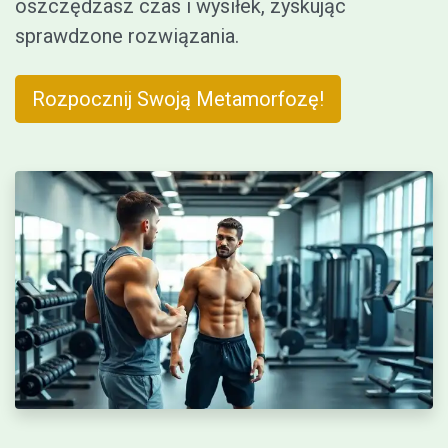
oszczędzasz czas i wysiłek, zyskując
sprawdzone rozwiązania.
Rozpocznij Swoją Metamorfozę!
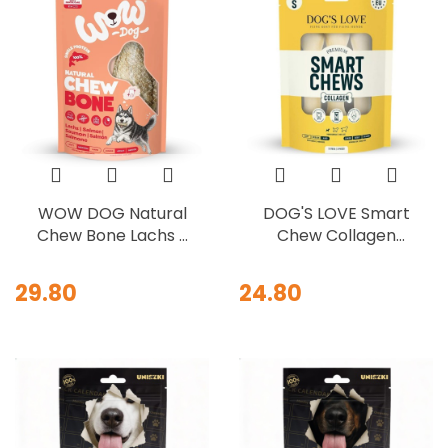
WOW DOG Natural
DOG'S LOVE Smart
Chew Bone Lachs -
Chew Collagen
gryzak ze skóry
Small 3 x 15 g –
łososia 2szt.x45g
gryzaki kolagenowe
29.80
24.80
dla małych psów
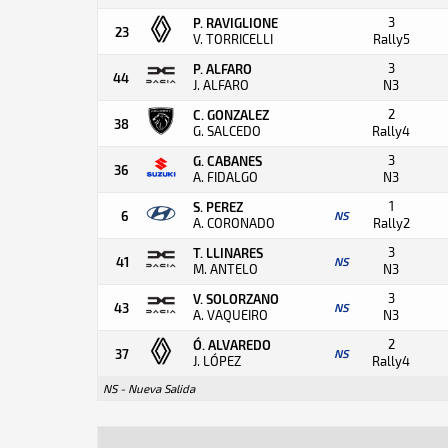
3
P. RAVIGLIONE
23
V. TORRICELLI
Rally5
3
P. ALFARO
44
J. ALFARO
N3
2
C. GONZALEZ
38
G. SALCEDO
Rally4
3
G. CABANES
36
A. FIDALGO
N3
1
S. PEREZ
6
NS
A. CORONADO
Rally2
3
T. LLINARES
41
NS
M. ANTELO
N3
3
V. SOLORZANO
43
NS
A. VAQUEIRO
N3
2
Ó. ALVAREDO
37
NS
J. LÓPEZ
Rally4
NS - Nueva Salida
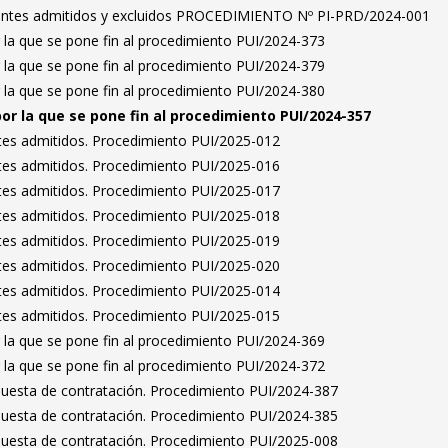
irantes admitidos y excluidos PROCEDIMIENTO Nº PI-PRD/2024-001
 la que se pone fin al procedimiento PUI/2024-373
 la que se pone fin al procedimiento PUI/2024-379
 la que se pone fin al procedimiento PUI/2024-380
por la que se pone fin al procedimiento PUI/2024-357
antes admitidos. Procedimiento PUI/2025-012
antes admitidos. Procedimiento PUI/2025-016
antes admitidos. Procedimiento PUI/2025-017
antes admitidos. Procedimiento PUI/2025-018
antes admitidos. Procedimiento PUI/2025-019
antes admitidos. Procedimiento PUI/2025-020
antes admitidos. Procedimiento PUI/2025-014
antes admitidos. Procedimiento PUI/2025-015
 la que se pone fin al procedimiento PUI/2024-369
 la que se pone fin al procedimiento PUI/2024-372
puesta de contratación. Procedimiento PUI/2024-387
puesta de contratación. Procedimiento PUI/2024-385
puesta de contratación. Procedimiento PUI/2025-008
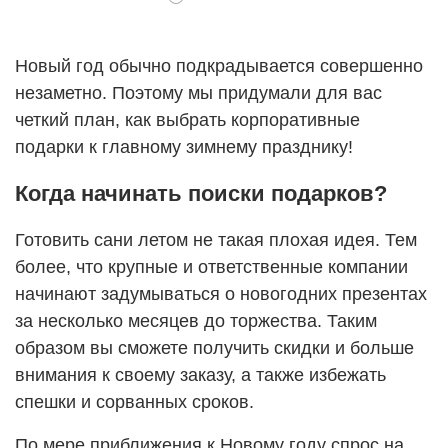
Новый год обычно подкрадывается совершенно
незаметно. Поэтому мы придумали для вас
четкий план, как выбрать корпоративные
подарки к главному зимнему празднику!
Когда начинать поиски подарков?
Готовить сани летом не такая плохая идея. Тем
более, что крупные и ответственные компании
начинают задумываться о новогодних презентах
за несколько месяцев до торжества. Таким
образом вы сможете получить скидки и больше
внимания к своему заказу, а также избежать
спешки и сорванных сроков.
По мере приближения к Новому году спрос на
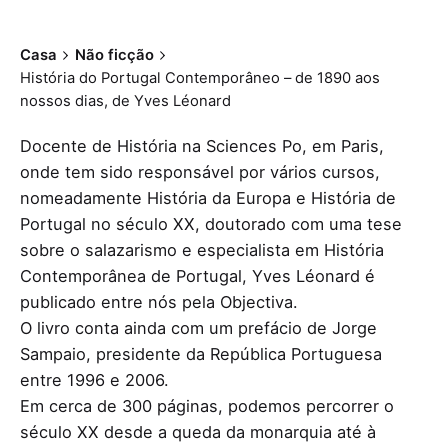
Casa
Não ficção
História do Portugal Contemporâneo – de 1890 aos
nossos dias, de Yves Léonard
Docente de História na Sciences Po, em Paris,
onde tem sido responsável por vários cursos,
nomeadamente História da Europa e História de
Portugal no século XX, doutorado com uma tese
sobre o salazarismo e especialista em História
Contemporânea de Portugal, Yves Léonard é
publicado entre nós pela Objectiva.
O livro conta ainda com um prefácio de Jorge
Sampaio, presidente da República Portuguesa
entre 1996 e 2006.
Em cerca de 300 páginas, podemos percorrer o
século XX desde a queda da monarquia até à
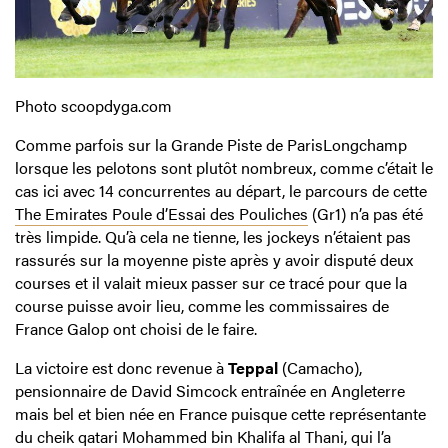
Photo scoopdyga.com
Comme parfois sur la Grande Piste de ParisLongchamp
lorsque les pelotons sont plutôt nombreux, comme c’était le
cas ici avec 14 concurrentes au départ, le parcours de cette
The Emirates Poule d’Essai des Pouliches
(Gr1) n’a pas été
très limpide. Qu’à cela ne tienne, les jockeys n’étaient pas
rassurés sur la moyenne piste après y avoir disputé deux
courses et il valait mieux passer sur ce tracé pour que la
course puisse avoir lieu, comme les commissaires de
France Galop ont choisi de le faire.
La victoire est donc revenue à
Teppal
(Camacho),
pensionnaire de David Simcock entraînée en Angleterre
mais bel et bien née en France puisque cette représentante
du cheik qatari Mohammed bin Khalifa al Thani, qui l’a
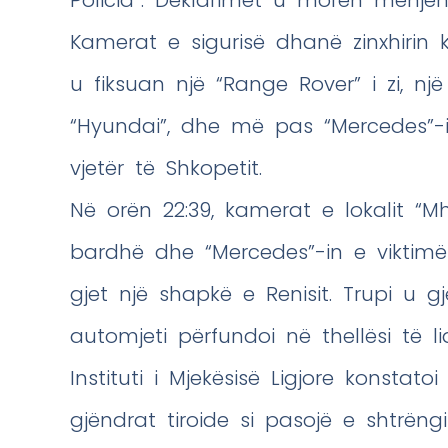
Policia”. Deklarimet u morën menjëh
Kamerat e sigurisë dhanë zinxhirin k
u fiksuan një “Range Rover” i zi, n
“Hyundai”, dhe më pas “Mercedes”-i i 
vjetër të Shkopetit.
Në orën 22:39, kamerat e lokalit “Mhi
bardhë dhe “Mercedes”-in e viktimë
gjet një shapkë e Renisit. Trupi u g
automjeti përfundoi në thellësi të liq
Instituti i Mjekësisë Ligjore konstat
gjëndrat tiroide si pasojë e shtrën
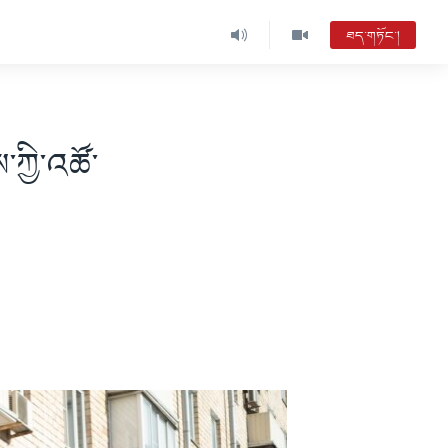
ཐད་གཏོང་།
་ཀྱི་འཚོ་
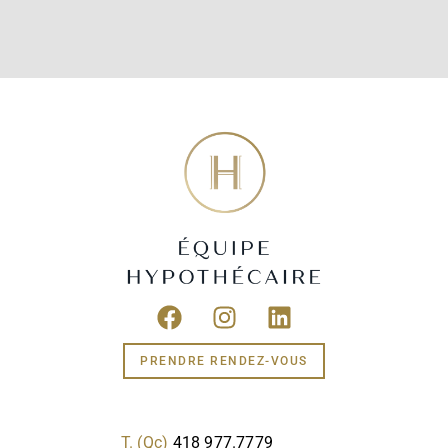
PRENDRE RENDEZ-VOUS
T. (Qc)
418 977.7779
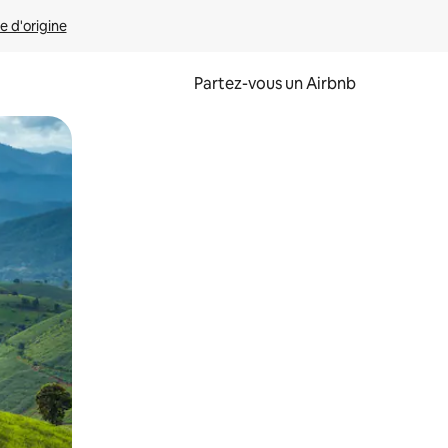
e d'origine
Partez-vous un Airbnb
et en les faisant glisser.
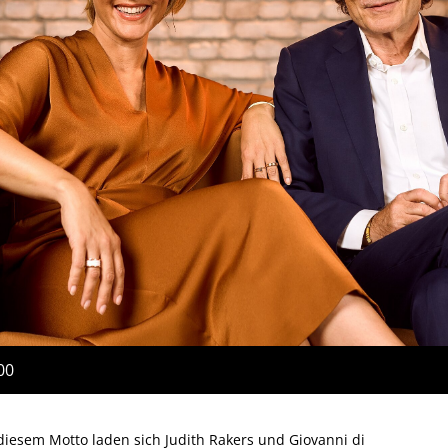
00
iesem Motto laden sich Judith Rakers und Giovanni di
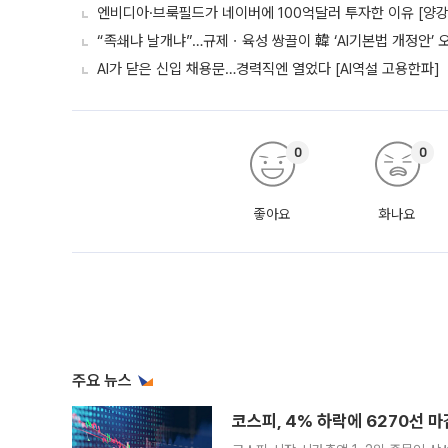
엔비디아·브룩필드가 네이버에 100억달러 투자한 이유 [양강전
“족쇄냐 날개냐”…규제ㆍ육성 쌍끌이 韓 ‘AI기본법 개정안’ 
AI가 닫은 신입 채용문…경력직엔 열었다 [AI역설 고용한파]
0
0
좋아요
화나요
주요 뉴스
코스피, 4% 하락에 6270선 마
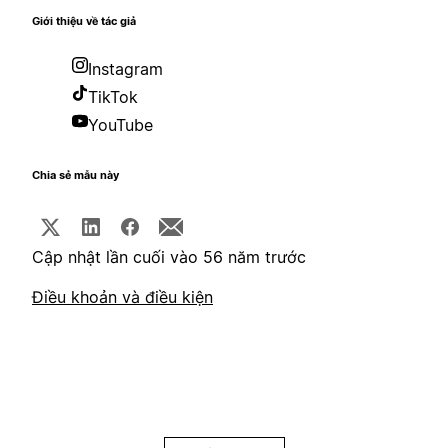
Giới thiệu về tác giả
Instagram
TikTok
YouTube
Chia sẻ mẫu này
Cập nhật lần cuối vào 56 năm trước
Điều khoản và điều kiện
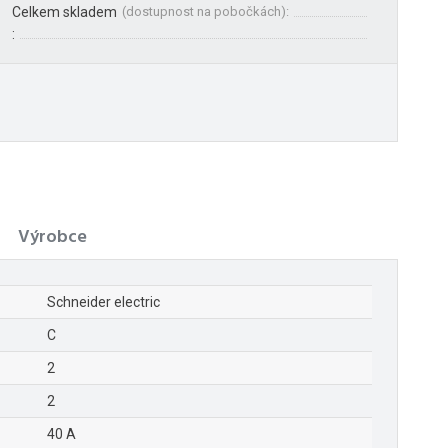
Celkem skladem
(
dostupnost na pobočkách
):
:
Výrobce
Schneider electric
C
2
2
40 A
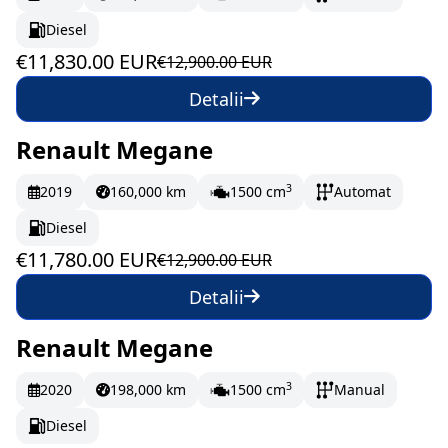
Diesel
€11,830.00 EUR
€12,900.00 EUR
Detalii
Renault Megane
În stoc
196.33 EUR/lună
3
2019
160,000 km
1500 cm
Automat
Diesel
€11,780.00 EUR
€12,900.00 EUR
Detalii
Renault Megane
În stoc
176.17 EUR/lună
3
2020
198,000 km
1500 cm
Manual
Diesel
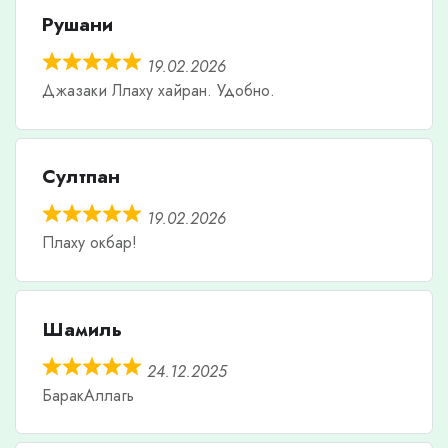
Рушани
19.02.2026
Джазаки Ллаху хайран. Удобно.
Султпан
19.02.2026
Плаху окбар!
Шамиль
24.12.2025
БаракАллагь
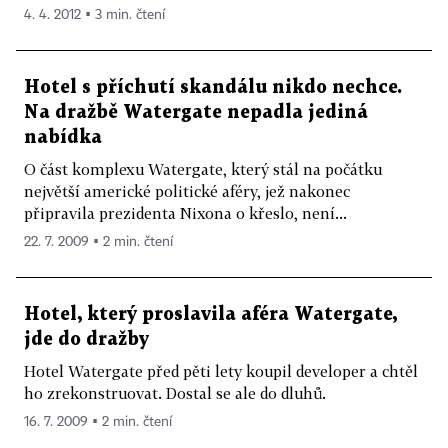
4. 4. 2012 ▪ 3 min. čtení
Hotel s příchutí skandálu nikdo nechce.
Na dražbě Watergate nepadla jediná
nabídka
O část komplexu Watergate, který stál na počátku
největší americké politické aféry, jež nakonec
připravila prezidenta Nixona o křeslo, není...
22. 7. 2009 ▪ 2 min. čtení
Hotel, který proslavila aféra Watergate,
jde do dražby
Hotel Watergate před pěti lety koupil developer a chtěl
ho zrekonstruovat. Dostal se ale do dluhů.
16. 7. 2009 ▪ 2 min. čtení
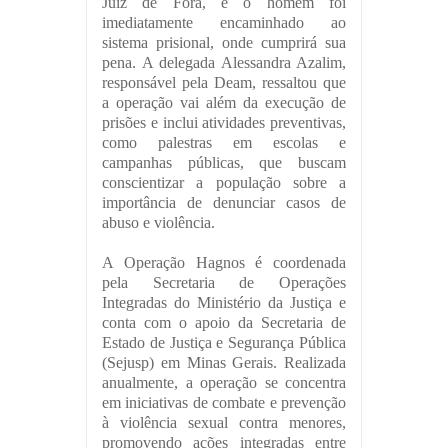
Juiz de Fora, e o homem foi
imediatamente encaminhado ao
sistema prisional, onde cumprirá sua
pena. A delegada Alessandra Azalim,
responsável pela Deam, ressaltou que
a operação vai além da execução de
prisões e inclui atividades preventivas,
como palestras em escolas e
campanhas públicas, que buscam
conscientizar a população sobre a
importância de denunciar casos de
abuso e violência.
A Operação Hagnos é coordenada
pela Secretaria de Operações
Integradas do Ministério da Justiça e
conta com o apoio da Secretaria de
Estado de Justiça e Segurança Pública
(Sejusp) em Minas Gerais. Realizada
anualmente, a operação se concentra
em iniciativas de combate e prevenção
à violência sexual contra menores,
promovendo ações integradas entre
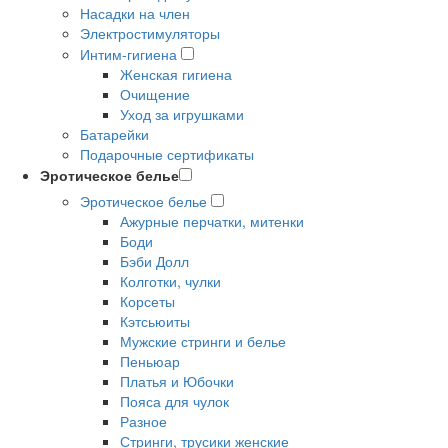
Насадки на член
Электростимуляторы
Интим-гигиена
Женская гигиена
Очищение
Уход за игрушками
Батарейки
Подарочные сертификаты
Эротическое белье
Эротическое белье
Ажурные перчатки, митенки
Боди
Бэби Долл
Колготки, чулки
Корсеты
Кэтсьюиты
Мужские стринги и белье
Пеньюар
Платья и Юбочки
Пояса для чулок
Разное
Стринги, трусики женские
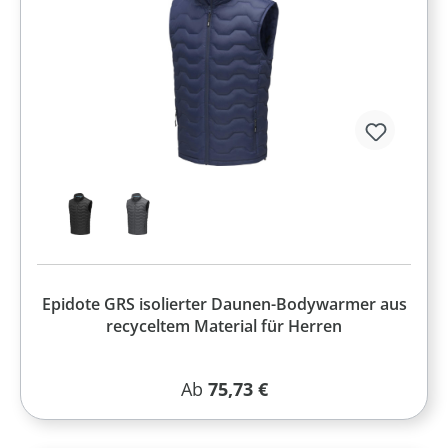
Epidote GRS isolierter Daunen-Bodywarmer aus
recyceltem Material für Herren
Regulärer Preis:
Ab
75,73 €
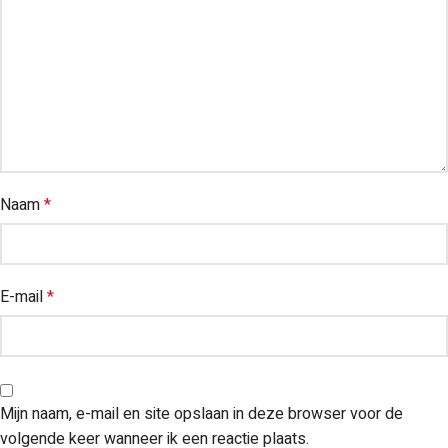
Naam
*
E-mail
*
Mijn naam, e-mail en site opslaan in deze browser voor de
volgende keer wanneer ik een reactie plaats.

§ Problem:
Above are the records. Identify each line that contains the word "mail".

§ Output of the task:
E-mail
Mijn naam, e-mail en site opslaan in deze browser voor de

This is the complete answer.